ANALYSIS - Raisa Simplicio & Rupert Fryer
“The midfield is home to the craques,” sings great Brazilian musician Samiel Rosa in E uma Partida de Futebol, his ode to the Global Game. “The centre-forward,” he adds, “is the most important.”
For decades Brazilian football produced them in droves, establishing a great tradition of no.9’s – from Tostao and Careca to Romario and Ronaldo, the Selecao has always been home to the world’s greatest goalscorers.
But in recent years the production line has slowed. Brazil’s ultimately disastrous World Cup 2014 campaign was, in part, due to the lack of a top-class leader of the line, despite Fred having impressed in the 12 months prior to the tournament.
Indeed, the biggest task facing current coach Tite when he arrived in June 2016 was to find a no.9; a punt on then unproven teenager Gabriel Jesus proved, as the coach put it, “better than I’d ever hoped’.
But this year a new contender has emerged in Fluminense’s Pedro, who back on the scoresheet this past weekend as his side drew 1-1 with Bahia. Collecting the ball back-to-goal before turning and curling a tremendous 20-yard finish into the far corner for his 10th goal in 15 Brasileirao appearances this season to lead the goalscoring charts.
The 21-year-old is fast establishing his reputation as the best centre-forward in domestic Brazilian football and already appears set to follow the likes of Thiago Silva and Marcelo from the Flu youth setup to one of the world’s biggest clubs.
And it's not only his goals that are impressing the locals. His sense of positioning and the power in the final third have seen him earmarked for a big future both at home and abroad, earning praise from a local legend.
"He’s still young and there's a lot going on but he's already improved a lot,” Magno Alves, who hit over 100 goals for Flu, told NetFlu. “He's got everything a striker needs: size, strength, he can finish… but he perhaps still need to improve in the air.”
There is plenty of time to do so and, standing at over 6 foot, the youngster certainly has the physical attributes to pose a significant aerial threat – perhaps the one thing the current Brazil side are lacking with Jesus and Firmino, a point made to Brasil Global Tour by Tim Vickery on the eve of the World Cup.
With two assists also to his name, Pedro has had a direct involvement in almost two-thirds of his side’s goals so far this season. There is no doubt of his importance to a Flu side that has seen their best players leave the club frequently in recent years after investment in the playing staff dried up significantly.
This time Flu are keen to hold on to their star player for that little bit longer – a bid from French club Bordeaux has already been rejected – however Borussia Dortmund are reportedly becoming increasingly keen to bring him to Germany.
Not that Pedro is ready to let the speculation knock him out of his impressive stride. "I do not care which team is watching me,” he said this week. “I just try to do my job, which is to play well for Fluminense and to score goals.''
With the European transfer window coming to a close, Flu now appear set to hold onto him until at least the end of the current campaign, which may well be best for an in-form youngster desperate to force his way into what may well be a fresh-faced Brazil squad later this month.

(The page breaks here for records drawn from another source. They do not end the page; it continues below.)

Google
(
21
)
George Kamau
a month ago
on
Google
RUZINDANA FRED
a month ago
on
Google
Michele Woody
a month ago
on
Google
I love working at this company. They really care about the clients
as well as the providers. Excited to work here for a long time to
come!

Having penned a new contract that will take up him through World Cup 2022, next week should see Tite announce his squad for the September Brasil Global Tour dates with USA and El Salvador.
And having already made history as Flu’s youngest leading scorer of the Carioca state championship, Pedro is now setting his sights on making his name on the international scene and his fabulous strike against Bahia would no doubt have impressed Tite’s assistants, Matheus Bachi and Fernando Lazaro, who were watching on from the stands when he faced Defensor in the Copa Sul Americana on Friday.
Pedro is far and away Flu’s most important – and on current form he could yet prove important to Tite and Brazil in 2022.